━━ INPUT RECORDS ━━

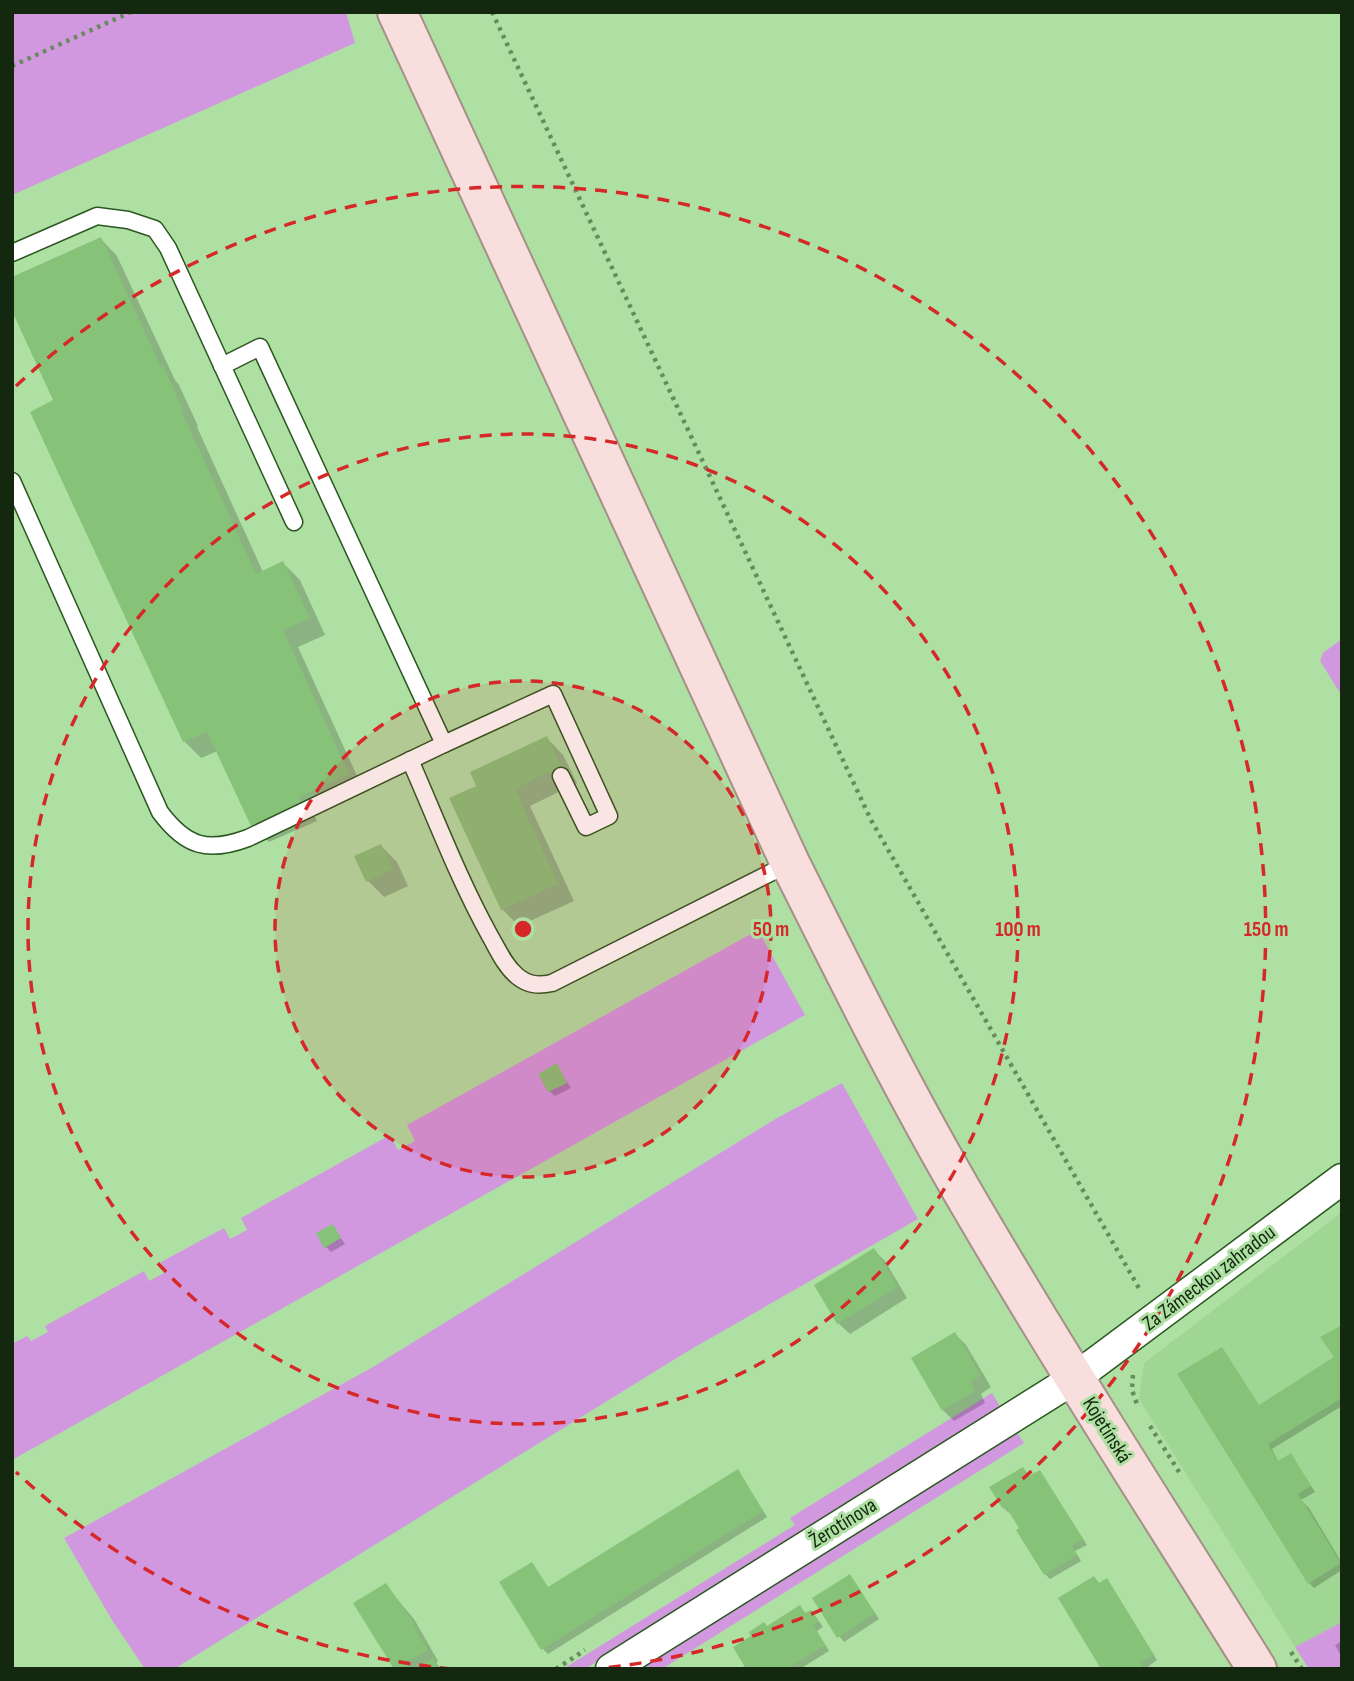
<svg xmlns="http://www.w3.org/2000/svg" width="1354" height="1681" font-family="'Sofia Sans Condensed',sans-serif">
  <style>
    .built { fill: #9fd693 }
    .green { fill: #d198df }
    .shadow { fill: #0003 }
    .building { fill: #86c278 }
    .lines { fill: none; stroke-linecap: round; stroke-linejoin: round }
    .service-casing { stroke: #2b5720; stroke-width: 19 }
    .minor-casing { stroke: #2b5720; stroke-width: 33 }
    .primary-casing { stroke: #a59087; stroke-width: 42 }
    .path { stroke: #678a5e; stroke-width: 4.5; stroke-dasharray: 3.5 5; stroke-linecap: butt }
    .service { stroke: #fff; stroke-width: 16 }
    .minor { stroke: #fff; stroke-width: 30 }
    .primary { stroke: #f8dedd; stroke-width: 38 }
    .ring { fill: none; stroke: #d62828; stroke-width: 3.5; stroke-dasharray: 12 9 }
    .labels { text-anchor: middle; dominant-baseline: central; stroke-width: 6; stroke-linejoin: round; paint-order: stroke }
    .street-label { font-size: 21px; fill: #14270f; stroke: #aee0a3 }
    .centre { fill: #d62828; stroke: #aee0a3; stroke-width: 3.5 }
    .ring-label { font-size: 21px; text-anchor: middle; font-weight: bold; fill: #d62828; stroke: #aee0a3; stroke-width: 6; stroke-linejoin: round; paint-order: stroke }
  </style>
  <rect width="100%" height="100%" fill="#aee0a3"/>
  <!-- built -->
  <path class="built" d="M1342 1212V1622L1295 1647 1139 1399 1144 1363Z"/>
  <!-- green -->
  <g class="green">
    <path d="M12 12H346L355 43 12 195Z"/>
    <path d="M1342 639V696L1320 661 1323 653Z"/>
    <path d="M758 930 805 1015 12 1460V1344L27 1336 31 1341 48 1332 45 1326 144 1271 149 1281 166 1272 161 1262 224 1228 230 1239 247 1230 241 1218 390 1135 398 1150 415 1141 407 1125Z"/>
    <path d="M842 1083 918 1219 688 1351 174 1669H145L112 1620 64 1538 373 1367 777 1118Z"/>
    <path d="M992 1393 1002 1410 585 1669H563L795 1525 790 1518Z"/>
    <path d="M1016 1431 1024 1443 662 1669H634Z"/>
    <path d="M1342 1622V1669H1309L1295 1647Z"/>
  </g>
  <!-- shadow -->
  <g class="shadow">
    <path d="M101 239 117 256 175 380 179 385 198 426 197 427 263 572 283 563 300 580 325 635 298 647 364 791 314 814 317 821 269 842 252 825 218 751 201 758 184 741 55 401Z"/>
    <path d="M547 738 563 755 577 783 530 806 574 901 519 926 502 909 478 787Z"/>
    <path d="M381 846 397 862 408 886 384 897 368 881Z"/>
    <path d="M556 1065 571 1088 555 1096 549 1091Z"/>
    <path d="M333 1226 345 1244 331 1252 326 1247Z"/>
    <path d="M874 1250 885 1261 907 1298 850 1334 838 1323Z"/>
    <path d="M1342 1327V1406L1272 1449 1279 1463 1291 1455 1315 1492 1301 1500 1309 1508 1342 1563V1570L1314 1588 1309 1583 1222 1349 1260 1407 1336 1358Z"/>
    <path d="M955 1334 966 1345 991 1387 981 1394 985 1403 954 1421 943 1410Z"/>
    <path d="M738 1471 767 1517 548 1654 543 1649 501 1583 532 1564 549 1589Z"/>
    <path d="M1040 1472 1087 1545 1075 1551 1081 1561 1050 1579 1045 1574 1011 1511 1009 1513 1004 1508 1030 1478Z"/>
    <path d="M850 1576 879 1619 844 1642 839 1636Z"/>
    <path d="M1107 1580 1157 1660 1145 1669H1103L1100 1584Z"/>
    <path d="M385 1585 414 1619 438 1661 436 1663 442 1669H396Z"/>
    <path d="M800 1607 807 1615 811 1612 816 1617 823 1627 817 1631 829 1651 800 1669H749L767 1628Z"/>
    <path d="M1342 1641V1658L1335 1645Z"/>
  </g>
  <!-- building -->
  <g class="building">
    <path d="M101 237 161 367 163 366 183 409 181 410 256 574 283 561 310 618 283 630 349 774 299 797 302 804 251 826 207 732 183 742 30 412 53 400 12 311V277Z"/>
    <path d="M547 736 561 766 515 789 558 884 501 910 449 798 476 786 470 772Z"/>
    <path d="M381 844 393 869 366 882 354 856Z"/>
    <path d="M557 1063 567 1083 548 1092 538 1074Z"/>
    <path d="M333 1224 341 1238 324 1248 316 1233Z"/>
    <path d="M874 1248 898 1287 837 1324 814 1285Z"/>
    <path d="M1342 1325V1398L1268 1444 1278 1461 1291 1453 1311 1486 1298 1494 1341 1563 1308 1584 1177 1374 1222 1347 1259 1405 1334 1357 1320 1337Z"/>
    <path d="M955 1332 981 1375 971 1382 975 1391 942 1411 911 1358Z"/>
    <path d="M1023 1467 1029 1476 1040 1470 1083 1539 1072 1546 1077 1555 1044 1575 1016 1530 1019 1528 1006 1507 1003 1509 989 1487Z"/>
    <path d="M738 1469 763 1511 541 1650 499 1582 532 1562 548 1587Z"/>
    <path d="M850 1574 875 1613 837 1638 812 1598Z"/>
    <path d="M1094 1576 1099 1583 1107 1578 1154 1655 1141 1663 1144 1669H1101L1058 1598Z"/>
    <path d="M386 1583 414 1623V1627L428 1650 407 1662 411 1669H394L353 1603Z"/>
    <path d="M800 1605 805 1613 811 1610 819 1621 813 1625 825 1645 792 1666 794 1669H746L733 1647 751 1636 749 1632 764 1622 767 1626Z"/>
    <path d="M433 1658 440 1669H416Z"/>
  </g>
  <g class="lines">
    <defs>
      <g id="service">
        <path d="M12 253 97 216 128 220 155 229 168 248 294 522"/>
        <path d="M12 481 160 812C186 847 208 853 248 838L444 744 260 347 222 366"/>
        <path d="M444 744 553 694 609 816 586 827 561 776"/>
        <path d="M410 760C436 819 459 880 490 936 498 950 505 966 517 976 528 985 538 986 552 983L790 863"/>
      </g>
      <path id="minor" d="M611 1669 1075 1378 1342 1179"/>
      <path id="primary" d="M397 12 790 863C845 973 900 1084 962 1191 1056 1353 1158 1510 1257 1669"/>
    </defs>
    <!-- service casing -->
    <use href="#service" class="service-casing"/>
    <!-- minor casing -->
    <use href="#minor" class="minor-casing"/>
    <!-- primary casing -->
    <use href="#primary" class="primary-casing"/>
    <!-- path -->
    <g class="path">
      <path d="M492 12 871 820 1140 1290"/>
      <path d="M12 66 131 12"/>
      <path d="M1133 1375 1132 1390 1138 1407"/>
      <path d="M1150 1426 1181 1475"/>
      <path d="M1291 1652 1302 1669"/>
      <path d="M556 1669 585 1650"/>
    </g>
    <!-- service -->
    <use href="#service" class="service"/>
    <!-- minor -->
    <use href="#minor" class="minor"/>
    <!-- primary -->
    <use href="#primary" class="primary"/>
  </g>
  <!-- distance rings -->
  <circle cx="523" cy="929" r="248" fill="#d62828" fill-opacity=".12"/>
  <g class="ring">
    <circle cx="523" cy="929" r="248"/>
    <circle cx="523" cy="929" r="495"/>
    <path d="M452 1669A743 743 0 0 1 16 1472M16 386A743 743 0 1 1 594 1669"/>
  </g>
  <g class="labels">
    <!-- street labels -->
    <g class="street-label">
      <text transform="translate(1209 1278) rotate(-37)">Za Zámeckou zahradou</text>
      <text transform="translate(1107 1430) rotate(58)">Kojetínská</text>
      <text transform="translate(843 1523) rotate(-32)">Žerotínova</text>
    </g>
  </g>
  <circle cx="523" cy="929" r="10" class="centre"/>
  <g class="ring-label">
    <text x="771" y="936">50 m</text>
    <text x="1018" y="936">100 m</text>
    <text x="1266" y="936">150 m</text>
  </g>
  <!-- border -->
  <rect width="1354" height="1681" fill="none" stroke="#14270f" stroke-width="28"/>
</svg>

━━━

Set down exactly the lines from the one that contains "<!-- street labels -->" to the final line above, both included, and nothing more.

- TASK ANSWER:
    <!-- street labels -->
    <g class="street-label">
      <text transform="translate(1209 1278) rotate(-37)">Za Zámeckou zahradou</text>
      <text transform="translate(1107 1430) rotate(58)">Kojetínská</text>
      <text transform="translate(843 1523) rotate(-32)">Žerotínova</text>
    </g>
  </g>
  <circle cx="523" cy="929" r="10" class="centre"/>
  <g class="ring-label">
    <text x="771" y="936">50 m</text>
    <text x="1018" y="936">100 m</text>
    <text x="1266" y="936">150 m</text>
  </g>
  <!-- border -->
  <rect width="1354" height="1681" fill="none" stroke="#14270f" stroke-width="28"/>
</svg>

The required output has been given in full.